İLERİ SÜRÜLEN İSTİNAF SEBEPLERİ Davacı vekili istinaf dilekçesinde özetle: Müvekkilinin hamili bulunduğu; keşidecisi … Ltd. Şti. olan; … Bankası Kavacık/İstanbul Şubesi’nin 31.10.2020 keşide tarihli, 25.505.28-TL meblağlı, … çek seri numaralı, bir adet çeki, müvekkilinin rızası dışında elinden çıktığını ve kaybolduğunu, Somut dava dosyası incelendiğinde görülecek ki müvekkili için talep ettikleri bu kararın reddedilmesinin hukuka usule ve esasa aykırı olduğunu, Mahkeme herhangi bir aydınlatıcı açıklamada bulunmadan tek cümle ile itirazların reddedildiğini, mahkemenin vermiş olduğu söz konusu karara dayanak olarak gösterdiği bu kısa gerekçenin hukuki bir isnadı bulunmadığını, nitekim Yargıtay 11. HD. 2013/12461 Esas, 2013/17276 Karar, 2.10.2013 tarihiyle vermiş olduğu hükmünde; ”Mahkemece, ihtiyati tedbir talebinin reddine dair karar verilmesi üzerine, gerekçeli karar yazılmamış olduğundan kararın bozulması gerekmiştir…” denildiğini, somut dosyada tensip zaptında kararı reddedilmiş olup tensip zaptı dışında kurulan ara kararda gerekçe olarak gösterilen tek cümlelik ret sebebinin, ilgili ihtiyati tedbir talebinin reddinin usule ve Yargıtay Kararlarına aykırı olduğunu, Dava dosyasında delil listesinde ve eklerde sunulan beyan ve delillerin; yaklaşık ispat şartlarının tümünü sağladığı ve bulunduğunu, somut dosya ve talepler incelediğinde takdir müvekkili lehine kurulmayacak bir ihtiyati tedbir kararı neticesinde ileride doğabilecek durumlar nedeniyle hakkın elde edilmesinin zorlaşması veya tamamen imkansız hale gelmesi ihtimali söz konusu olduğunu, Mevcut dosyada, açılan davanın sonucunda haklı görülebilme ihtimallerinin kuvvetle muhtemel olduğunu, davada ilk derece mahkemesinin ihtiyati tedbir talebinin reddedilmesine ilişkin verilen ara karar hasebiyle ileride, müspet doğacak hakkına ilişkin olarak müvekkilinin hakkının somut olarak elde edilmesinin zorlaşması veya tamamen imkansız hale gelmesi ihtimalinin de oldukça yüksek olduğunu belirterek, Yukarıda açıklanan nedenlerle ilk derece mahkeme kararının kaldırılarak talepleri gibi karar verilmesini istemiştir.
İNCELEME VE GEREKÇE Davacı tarafından davalı aleyhine TTK’nın 792.maddesi uyarınca açılan çek istirdadı davası içinde, talep edilen ihtiyati tedbirin reddine karar verildiği, karara karşı davacı vekilince istinaf başvurusunda bulunulduğu anlaşılmaktadır. İstinaf incelemesi, HMK’nın 355.maddesi uyarınca, ileri sürülmüş olan istinaf başvuru nedenleriyle ve kamu düzenine aykırılık bulunup bulunmadığı hususuyla sınırlı olarak yapılmıştır.
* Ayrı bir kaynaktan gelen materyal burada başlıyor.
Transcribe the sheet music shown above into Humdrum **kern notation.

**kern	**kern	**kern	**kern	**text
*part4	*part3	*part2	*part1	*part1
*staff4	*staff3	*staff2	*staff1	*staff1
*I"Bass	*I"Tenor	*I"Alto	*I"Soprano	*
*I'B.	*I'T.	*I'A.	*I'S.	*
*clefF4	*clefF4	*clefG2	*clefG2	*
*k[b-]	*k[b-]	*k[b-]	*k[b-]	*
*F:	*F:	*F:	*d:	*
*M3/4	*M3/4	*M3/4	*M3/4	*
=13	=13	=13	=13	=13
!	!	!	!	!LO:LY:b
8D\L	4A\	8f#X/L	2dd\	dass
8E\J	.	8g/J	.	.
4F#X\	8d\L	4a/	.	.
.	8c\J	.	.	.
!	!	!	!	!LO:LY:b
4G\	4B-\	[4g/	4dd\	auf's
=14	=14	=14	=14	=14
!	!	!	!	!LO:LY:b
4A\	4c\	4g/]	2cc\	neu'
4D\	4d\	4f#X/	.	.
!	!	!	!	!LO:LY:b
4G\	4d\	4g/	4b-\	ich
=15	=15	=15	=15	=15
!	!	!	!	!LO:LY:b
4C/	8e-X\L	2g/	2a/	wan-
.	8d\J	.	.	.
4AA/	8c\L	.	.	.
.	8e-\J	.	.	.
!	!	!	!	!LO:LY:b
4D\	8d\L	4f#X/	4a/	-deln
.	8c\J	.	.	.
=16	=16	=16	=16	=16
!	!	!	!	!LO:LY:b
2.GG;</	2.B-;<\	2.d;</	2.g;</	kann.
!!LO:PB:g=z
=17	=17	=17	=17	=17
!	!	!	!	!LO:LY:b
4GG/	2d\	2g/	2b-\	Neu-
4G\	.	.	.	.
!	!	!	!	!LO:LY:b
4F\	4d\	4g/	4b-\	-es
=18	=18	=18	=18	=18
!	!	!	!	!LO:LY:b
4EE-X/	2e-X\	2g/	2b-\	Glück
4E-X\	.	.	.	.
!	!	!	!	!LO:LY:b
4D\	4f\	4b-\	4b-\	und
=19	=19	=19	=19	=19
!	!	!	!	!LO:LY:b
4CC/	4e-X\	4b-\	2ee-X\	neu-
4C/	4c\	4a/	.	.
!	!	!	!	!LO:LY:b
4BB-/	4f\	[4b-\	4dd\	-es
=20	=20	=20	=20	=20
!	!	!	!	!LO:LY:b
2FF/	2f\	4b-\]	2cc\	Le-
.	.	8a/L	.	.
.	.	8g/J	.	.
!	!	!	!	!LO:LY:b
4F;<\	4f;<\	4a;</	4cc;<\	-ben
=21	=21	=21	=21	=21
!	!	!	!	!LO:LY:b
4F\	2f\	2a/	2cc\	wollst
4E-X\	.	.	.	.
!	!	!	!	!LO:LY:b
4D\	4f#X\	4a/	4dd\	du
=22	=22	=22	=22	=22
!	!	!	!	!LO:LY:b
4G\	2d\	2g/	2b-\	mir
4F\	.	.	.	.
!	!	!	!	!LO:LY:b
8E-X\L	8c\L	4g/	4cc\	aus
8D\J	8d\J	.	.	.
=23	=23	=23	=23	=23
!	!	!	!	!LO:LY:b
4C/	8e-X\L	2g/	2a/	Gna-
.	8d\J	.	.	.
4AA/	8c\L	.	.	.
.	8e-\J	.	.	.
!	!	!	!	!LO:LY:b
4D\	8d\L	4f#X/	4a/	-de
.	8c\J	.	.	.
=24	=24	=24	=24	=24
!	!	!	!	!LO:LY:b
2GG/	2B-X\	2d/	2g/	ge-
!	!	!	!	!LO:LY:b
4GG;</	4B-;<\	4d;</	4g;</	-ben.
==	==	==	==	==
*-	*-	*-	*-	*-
TTK’nın 792. maddesinde, ”Çek, herhangi bir surette hamilin elinden çıkmış bulunursa, ister hamile yazılı, ister ciro yoluyla devredilebilen bir çek söz konusu olup da hamil hakkını 790. maddeye göre ispat etsin, çek eline geçmiş bulunan yeni hamil ancak çeki kötü niyetle iktisap etmiş olduğu veya iktisapta ağır bir kusuru bulunduğu taktirde o çeki geri vermekle yükümlüdür ” hükmü yer almaktadır. Davacı, öncelikle, TTK’nın 790. maddesi gereğince yetkili hamil olduğunu, akabinde çeki elinde bulunduranın kötü niyetli hamil olduğunu veya çeki iktisabında ağır kusuru bulunduğunu ispat etmelidir. HMK’nın 389/1.maddesinde” (1) Mevcut durumda meydana gelebilecek bir değişme nedeniyle hakkın elde edilmesinin önemli ölçüde zorlaşacağından ya da tamamen imkânsız hâle geleceğinden veya gecikme sebebiyle bir sakıncanın yahut ciddi bir zararın doğacağından endişe edilmesi hâllerinde, uyuşmazlık konusu hakkında ihtiyati tedbir kararı verilebilir… ”; 390/3. maddesinde “Tedbir talep eden taraf, dilekçesinde dayandığı ihtiyati tedbir sebebini ve türünü açıkça belirtmek ve davanın esası yönünden kendisinin haklılığını yaklaşık olarak ispat etmek zorundadır”; 391/1.maddesinde” Mahkeme, tedbire konu olan mal veya hakkın muhafaza altına alınması veya bir yediemine tevdii ya da bir şeyin yapılması veya yapılmaması gibi, sakıncayı ortadan kaldıracak veya zararı engelleyecek her türlü tedbire karar verebilir” düzenlemelerine yer verilmiştir.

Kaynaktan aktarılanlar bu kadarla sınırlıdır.